Lil ol' me... said...

This has been the most blatantly transparent political campaign I've ever seen, and every move the Republicans make just seems to sabotage their cause further. Obama won't have to explain; he can just stay silent and let the Repubbs keep on shooting themselves in the foot...or nailing their feet to the floor, which they seem to do on a daily basis. I thought politics was supposed to be more intelligent than this!

Rinkly Rimes said...

Your Blog today rouses several comments.
How I wish I'd saved my WW2 ration book (British) and my gas mask as well! (Incidentally, at the end of the war, having lived on 'the smell of an oily rag' for years, the British people were the healthiest they've ever been!)

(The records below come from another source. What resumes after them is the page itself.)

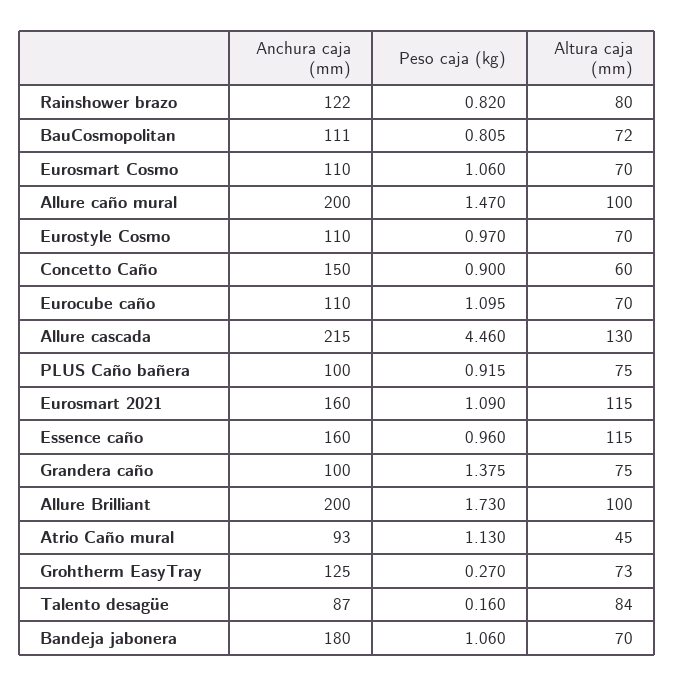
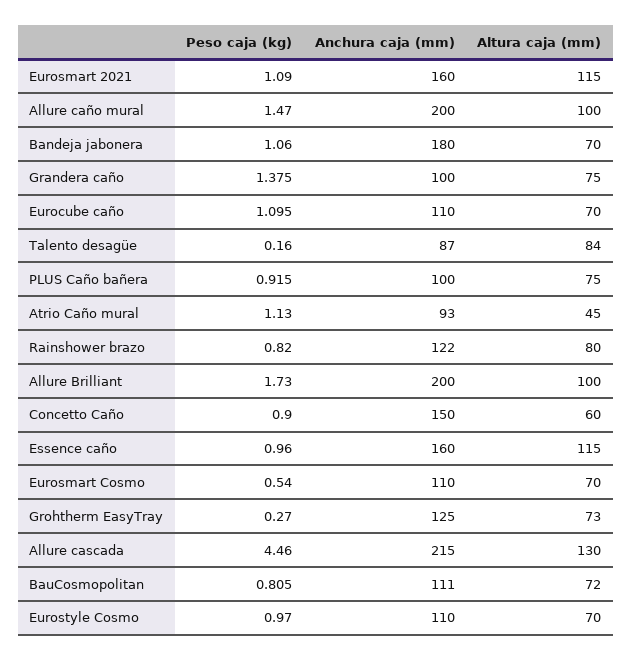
Peso caja (kg), Eurosmart Cosmo: 1.06 -> 0.54

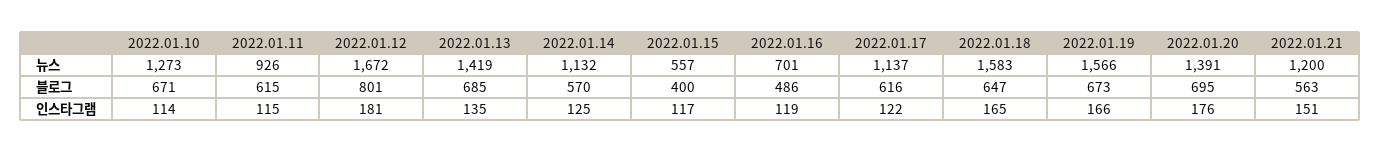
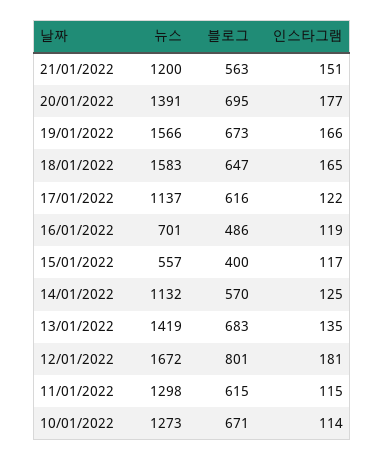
2022.01.11, 뉴스: 926 -> 1298
2022.01.13, 블로그: 685 -> 683
2022.01.20, 인스타그램: 176 -> 177

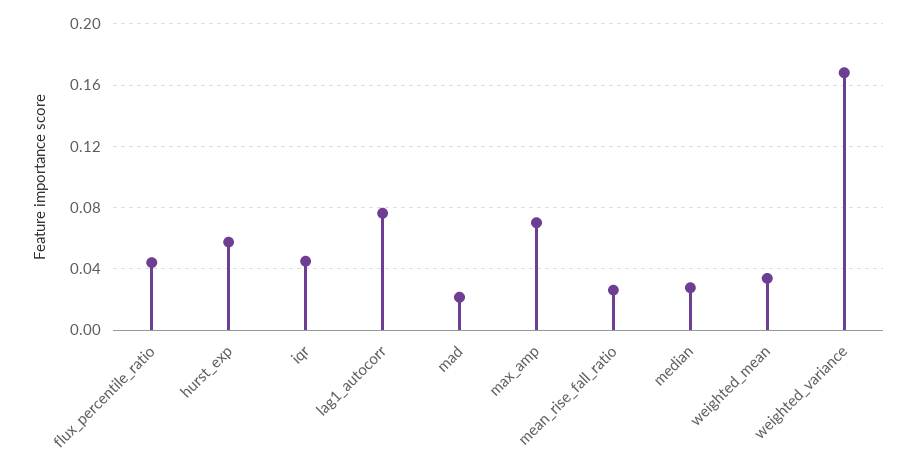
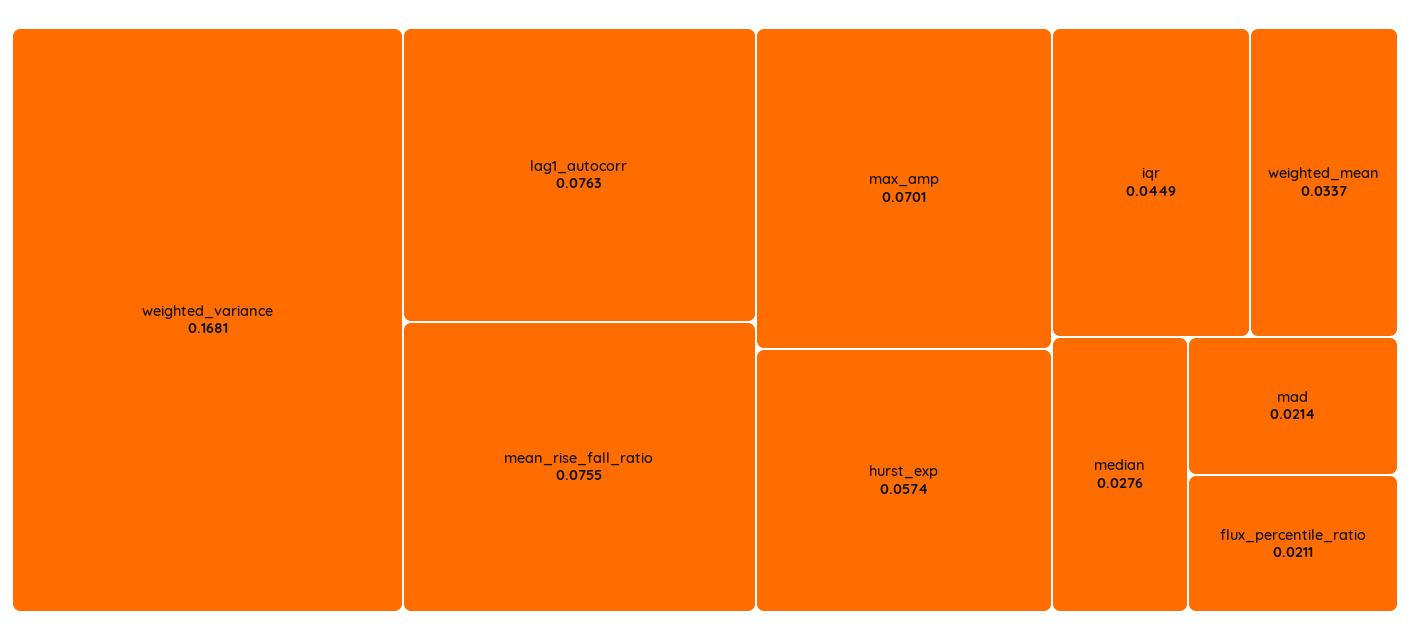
flux_percentile_ratio: 0.045 -> 0.0211
mean_rise_fall_ratio: 0.025 -> 0.0755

Also, I'm amazed that there should be people in your country who don't know who Sarah Palin is! She's almost a household word here in Australia, and the comments are rarely complimentary!

TropiGal said...

All of this post touched me deeply. I share many of these memories; like you, I know exactly where I was and what I was doing when JFK was shot, was Jack Ruby killed his assassin, and when Kent State came over the radio. That and more. The echoes of an era.

But most of all, I hate the way news reporters treat the election like the play-by-play of a sports event. I was a reporter for a long time, until I became ashamed of my profession. Then, I got into education. But today, colleges serve customers, and customers are always right, doncha know? These are sad times that remind me too much of what I imagine the fall of the Roman empire was like -- bread and circuses, until there wasn't anymore of either.

Good post, albeit disturbing and sad.

Mari Meehan said...

Escapee, we elect them. Look at who we have here in your old home town and the state. And read Rinkly's comment. It isn't politics that's lacking - it's those who participate; those who vote as well as those we vote for!

kokopelliwoman said...

I'm a leading edge boomer, born in '46, so my childhood was filled with the ghosts of WWII and what it did to the US and our returning vets. The first election I remember was Stevenson/Eisenhower, and parents instilled a passion that is overflowing in this election. We've sold out our collective conscience, and I believe it will be a long road to recovery. Blogs like yours and other compassionate thinkers give me hope. Thanks for sharing your wisdom.

Mike Kennedy said...

this was a very thought-provoking post, Mari. You are speaking to the same things that my parents and I talked about at length this summer when they visited their grandkids (and their son and daughter-in-law, but we're of peripheral importance I realize). Thin ice is the right metaphor. Regardless of who wins (and I have my distinct choice) the country is going to have to refocus on the most important items, and that takes leadership that isn't looking at polls every single day.